A spar is a pole of wood, metal or lightweight materials such as carbon fibre used in the rigging of a sailing vessel to carry or support its sail. These include booms and masts, which serve both to deploy sail and resist compressive and bending forces, as well as the bowsprit and spinnaker pole.
The mast of a sailing vessel is a tall spar, or arrangement of spars, erected more or less vertically on the centre-line of a ship or boat. Its purposes include carrying sail, spars, and derricks, and giving necessary height to a navigation light, look-out position, signal yard, control position, radio aerial or signal lamp.[1]

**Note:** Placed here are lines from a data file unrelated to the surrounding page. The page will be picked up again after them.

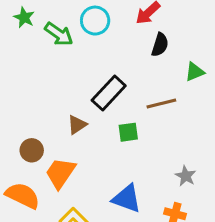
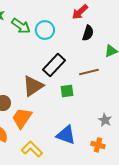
cyan circle: (95, 21) -> (45, 30), moved
brown triangle: (77, 125) -> (33, 86), size x1.6

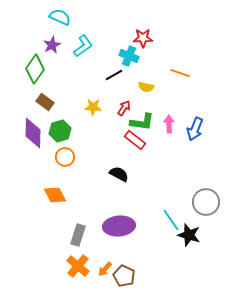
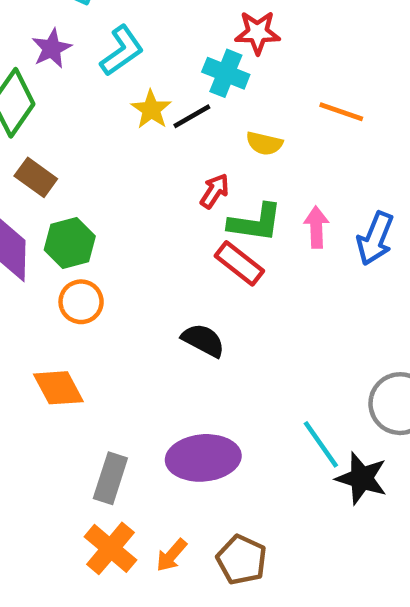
yellow star: (93, 107) -> (151, 109), moved, turned 30
brown pentagon: (124, 276) -> (242, 560), moved

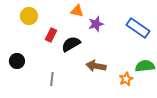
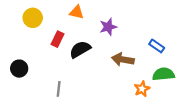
orange triangle: (77, 11) -> (77, 12), moved
blue rectangle: (138, 28) -> (157, 46), moved, size x0.6
brown arrow: (96, 66) -> (123, 60), moved

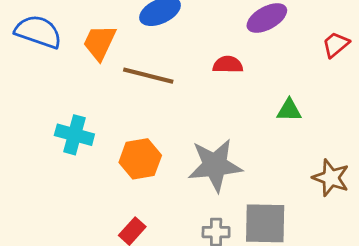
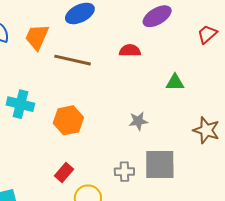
gray star: (215, 165) -> (138, 121), moved, size x0.5

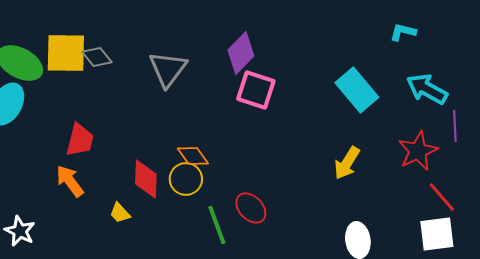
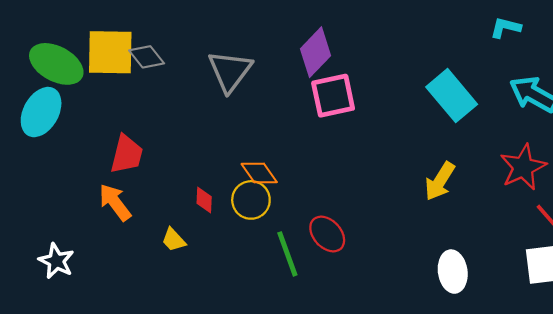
pink square: (256, 90) -> (333, 96), turned -30
red diamond: (146, 179) -> (204, 200), size x0.6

when you need to step the mast and center the spar in the hole. after you adjust the shrouds you can adjust the rake of the stick. but not to much rake if it is a jigger.

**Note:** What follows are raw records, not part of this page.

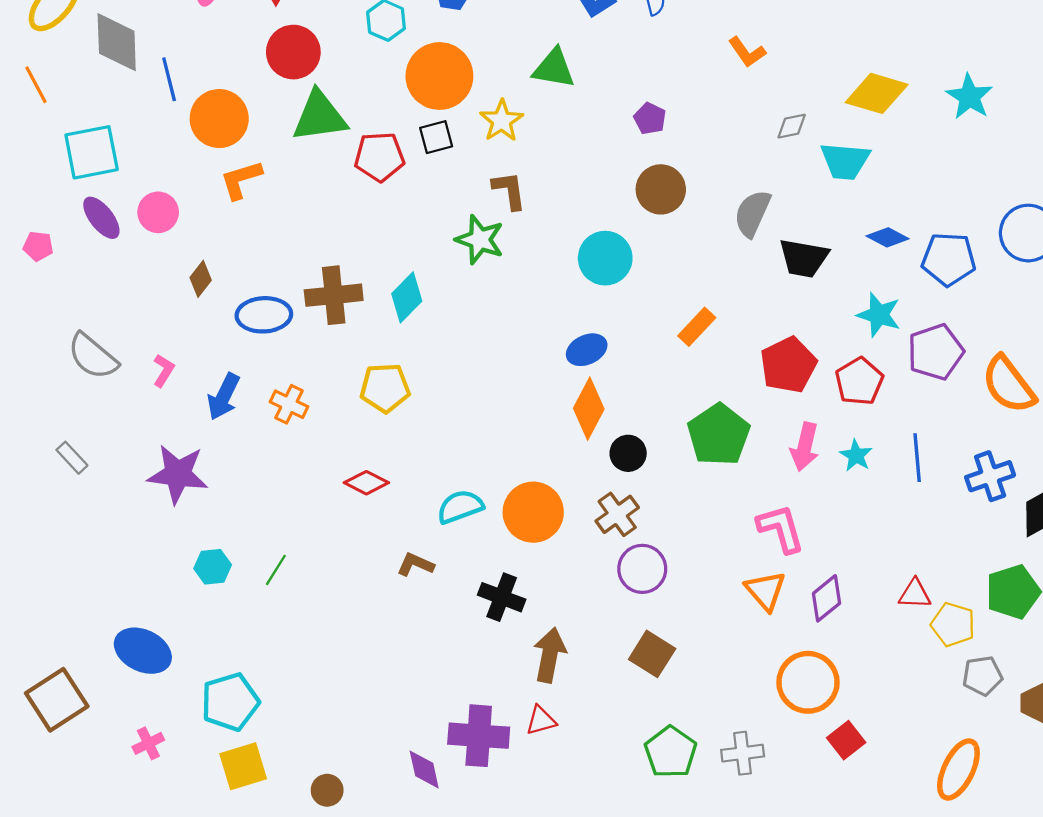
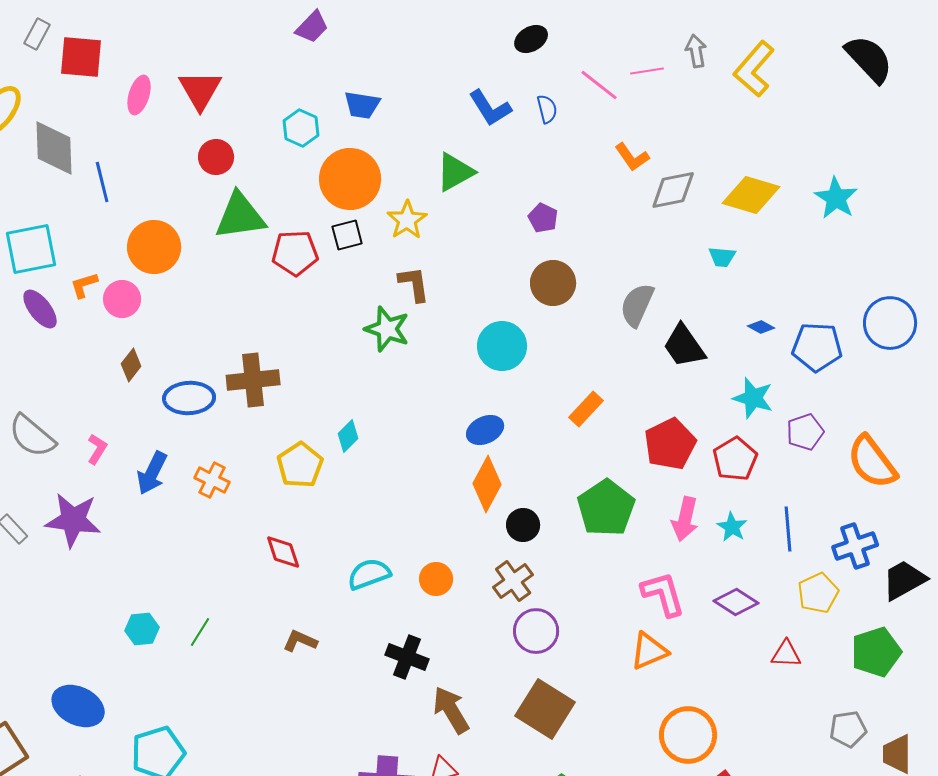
red circle: (293, 52) -> (216, 157), size x0.7
green triangle: (554, 68) -> (455, 172), turned -39
orange circle: (219, 119) -> (154, 247), moved
gray diamond: (792, 126) -> (673, 190), moved, size x1.6
cyan trapezoid: (845, 161) -> (722, 257), size x0.6
orange L-shape: (241, 180) -> (84, 285), moved, size x0.7
pink circle: (158, 212) -> (122, 299), moved
blue diamond: (888, 237) -> (761, 327), size x0.7
black trapezoid: (804, 258) -> (684, 346), turned 45
cyan diamond: (407, 297) -> (348, 436), moved, size x0.7
purple pentagon: (936, 352) -> (805, 432), size x0.7
yellow pentagon: (385, 388) -> (300, 465), turned -30
purple star: (178, 474) -> (73, 520), moved
red diamond: (366, 483) -> (283, 552), turned 45
orange circle: (533, 512) -> (436, 579), size x0.6
brown L-shape: (415, 565) -> (300, 641), moved
orange triangle: (765, 591) -> (649, 651), turned 48
purple diamond: (827, 598) -> (736, 602), moved, turned 72
yellow pentagon: (953, 624) -> (818, 593), moved, turned 30
brown square: (652, 654) -> (545, 709), size x1.4
brown arrow: (550, 655) -> (451, 710), turned -42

All this sounds like "when does a rope turn into a line?" I myself believe it's when the right foot cross's over the rail but have spent many night sitting in the cockpit maybe after one to many painkillers listening to the virtue of the left...
I guess you don't have a bell rope, a bolt rope on your sail, or a starter rope on your outboard. No, there is not clear demarcation as to when a rope becomes a line and it a pointless exercise to create one or defend it. OED has countless references to rope on a boat.
A more interesting question (at least to me) is when/if does a batten turn into a spar? And are modern square top mains really just gaff rigged boats with delusions?
Now This is the quality of response I like to see on the internet -- you're either an in member of this activity or you're really good at baffling with bovine 'manure' those, like me, who have no clue! I was seeking the answer to the difference between mast and spar & you guys have cleared that up -- thank you all so much! It was bugging me, to see both defined similarly in crossword puzzles. .
Boat jargon can be useful because/when the terms clearly distinguish the function. It's helpful to communication when people are "speaking the same language" and that includes vocabulary. However if someone can make their intention understood... that's really all that matters. On a "small yacht" it hardly matters if a newb calls the anchor windlass an anchor winch... in my opinion. Knowing the jargon is a sign of an experienced sailor, I suppose.
"Jargon is the specialized terminology associated with a particular field or area of activity. Jargon is normally employed in a particular communicative context and may not be well understood outside that context. The context is usually a particular occupation, but any ingroup can have jargon. The main trait that distinguishes jargon from the rest of a language is special vocabulary—including some words specific to it and often different senses or meanings of words, that outgroups would tend to take in another sense—therefore misunderstanding that communication attempt. Jargon is sometimes understood as a form of technical slang and then distinguished from the official terminology used in a particular field of activity."
Almost every "field" has jargon specific to that field.